◆ **Material for this task**
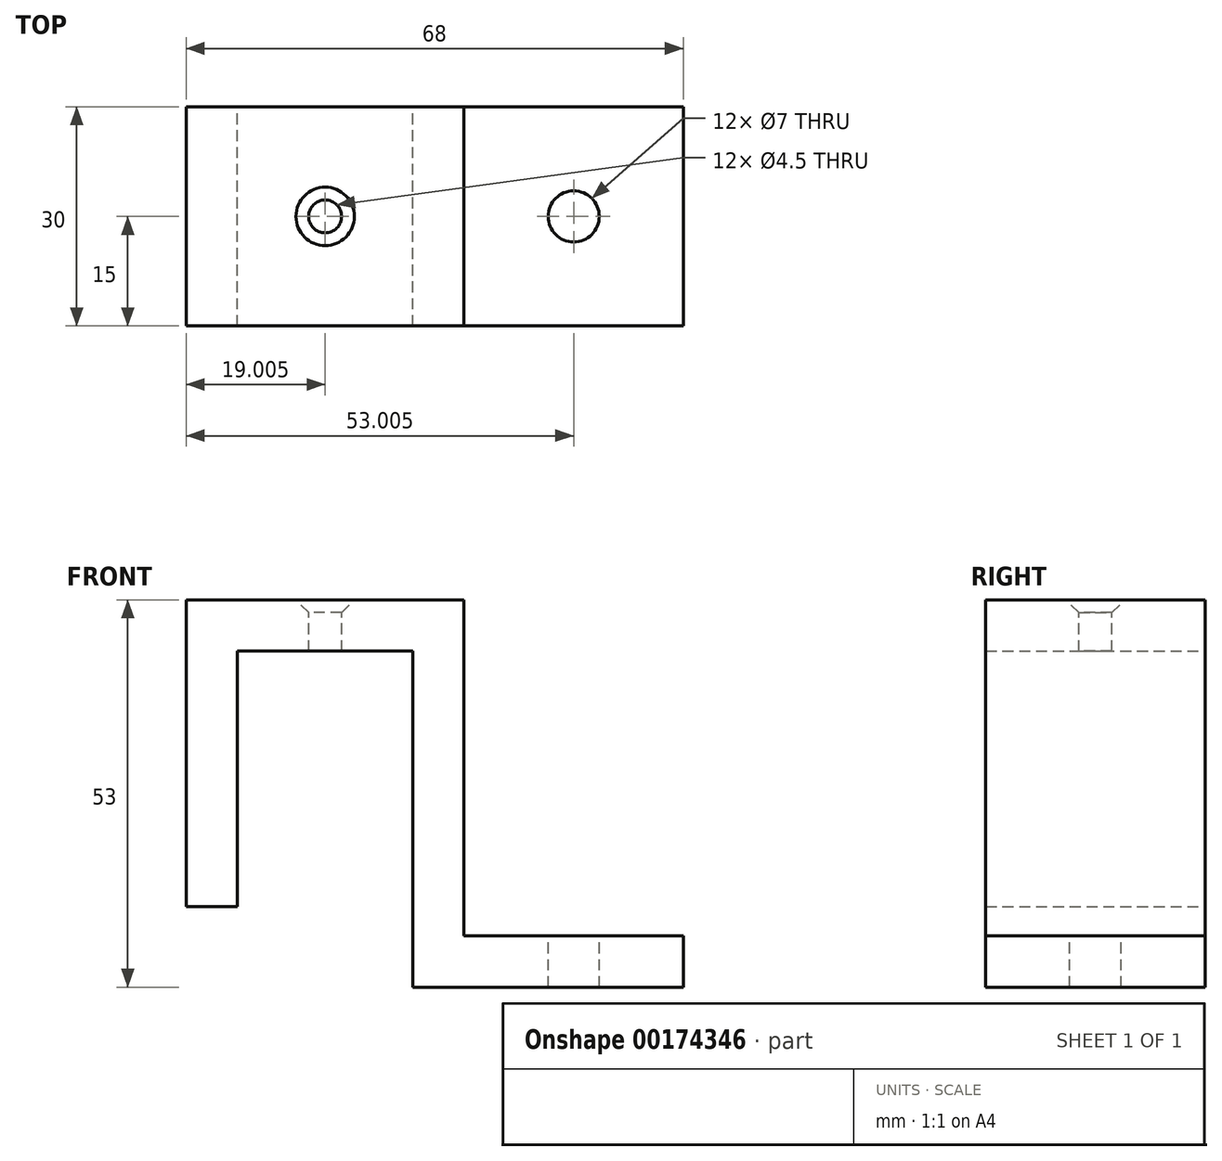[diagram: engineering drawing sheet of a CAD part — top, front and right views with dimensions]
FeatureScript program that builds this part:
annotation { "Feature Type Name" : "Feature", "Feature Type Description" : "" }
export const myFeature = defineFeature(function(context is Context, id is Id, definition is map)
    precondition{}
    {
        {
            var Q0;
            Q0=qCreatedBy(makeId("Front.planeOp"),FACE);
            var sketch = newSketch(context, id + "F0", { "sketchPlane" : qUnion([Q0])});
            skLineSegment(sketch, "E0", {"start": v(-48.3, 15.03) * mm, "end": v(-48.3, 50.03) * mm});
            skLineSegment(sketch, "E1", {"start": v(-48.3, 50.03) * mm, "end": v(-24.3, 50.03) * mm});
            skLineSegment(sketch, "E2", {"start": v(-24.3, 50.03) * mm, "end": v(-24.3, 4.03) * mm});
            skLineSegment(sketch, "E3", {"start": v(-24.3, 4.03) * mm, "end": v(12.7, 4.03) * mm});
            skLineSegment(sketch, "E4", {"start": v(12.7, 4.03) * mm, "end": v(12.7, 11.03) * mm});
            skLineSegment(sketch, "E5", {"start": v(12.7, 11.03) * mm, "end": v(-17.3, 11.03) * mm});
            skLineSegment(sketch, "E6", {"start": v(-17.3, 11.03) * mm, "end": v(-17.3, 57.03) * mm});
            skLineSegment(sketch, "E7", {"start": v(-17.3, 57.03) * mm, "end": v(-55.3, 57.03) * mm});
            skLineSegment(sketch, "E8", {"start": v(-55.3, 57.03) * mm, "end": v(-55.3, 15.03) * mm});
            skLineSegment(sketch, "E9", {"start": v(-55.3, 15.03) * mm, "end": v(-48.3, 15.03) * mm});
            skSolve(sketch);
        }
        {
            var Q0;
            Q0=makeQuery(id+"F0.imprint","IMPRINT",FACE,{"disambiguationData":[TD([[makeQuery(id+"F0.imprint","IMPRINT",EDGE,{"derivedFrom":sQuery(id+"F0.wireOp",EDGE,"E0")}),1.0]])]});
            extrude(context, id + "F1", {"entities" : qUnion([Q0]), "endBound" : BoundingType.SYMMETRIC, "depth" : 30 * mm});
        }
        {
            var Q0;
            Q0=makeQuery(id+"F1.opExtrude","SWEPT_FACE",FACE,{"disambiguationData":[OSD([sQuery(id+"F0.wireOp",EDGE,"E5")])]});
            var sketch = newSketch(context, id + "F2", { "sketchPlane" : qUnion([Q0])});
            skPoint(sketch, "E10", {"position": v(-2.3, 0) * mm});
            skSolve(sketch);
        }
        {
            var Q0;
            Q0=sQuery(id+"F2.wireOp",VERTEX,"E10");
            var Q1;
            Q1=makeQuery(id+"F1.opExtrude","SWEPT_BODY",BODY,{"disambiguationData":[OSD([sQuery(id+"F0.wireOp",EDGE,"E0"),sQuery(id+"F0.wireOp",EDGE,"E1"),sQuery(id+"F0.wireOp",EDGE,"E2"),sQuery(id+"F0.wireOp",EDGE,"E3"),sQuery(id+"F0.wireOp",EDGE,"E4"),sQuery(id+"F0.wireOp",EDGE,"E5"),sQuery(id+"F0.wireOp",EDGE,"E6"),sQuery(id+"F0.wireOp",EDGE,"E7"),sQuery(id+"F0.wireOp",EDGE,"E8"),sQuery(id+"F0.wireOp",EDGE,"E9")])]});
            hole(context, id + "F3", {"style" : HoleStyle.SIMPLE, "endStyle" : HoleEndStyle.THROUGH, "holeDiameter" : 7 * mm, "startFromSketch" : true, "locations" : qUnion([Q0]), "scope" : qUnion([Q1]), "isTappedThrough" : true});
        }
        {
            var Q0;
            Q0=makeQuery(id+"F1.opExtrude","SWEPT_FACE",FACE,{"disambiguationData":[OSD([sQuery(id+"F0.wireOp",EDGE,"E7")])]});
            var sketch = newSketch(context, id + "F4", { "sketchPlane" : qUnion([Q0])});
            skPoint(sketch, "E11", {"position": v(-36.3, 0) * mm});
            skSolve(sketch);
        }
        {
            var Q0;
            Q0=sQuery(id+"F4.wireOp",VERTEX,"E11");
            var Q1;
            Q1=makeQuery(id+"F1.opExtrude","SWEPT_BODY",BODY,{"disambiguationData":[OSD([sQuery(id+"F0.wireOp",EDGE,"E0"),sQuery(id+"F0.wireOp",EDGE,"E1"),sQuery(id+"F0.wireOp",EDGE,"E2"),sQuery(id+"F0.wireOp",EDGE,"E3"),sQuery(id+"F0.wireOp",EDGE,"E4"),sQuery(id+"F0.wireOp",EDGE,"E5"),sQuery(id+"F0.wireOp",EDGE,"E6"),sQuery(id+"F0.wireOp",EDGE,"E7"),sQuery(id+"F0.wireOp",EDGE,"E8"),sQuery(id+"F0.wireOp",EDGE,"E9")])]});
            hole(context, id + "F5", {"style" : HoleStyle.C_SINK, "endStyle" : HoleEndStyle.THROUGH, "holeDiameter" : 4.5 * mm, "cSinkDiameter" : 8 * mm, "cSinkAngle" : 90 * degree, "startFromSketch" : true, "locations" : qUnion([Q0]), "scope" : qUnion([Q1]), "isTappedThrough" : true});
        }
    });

◆ **Directions**
How many lines of the records above contain the string "holeDiameter" with matching case? Reply with the number alone.

◆ **Answer to the problem**
2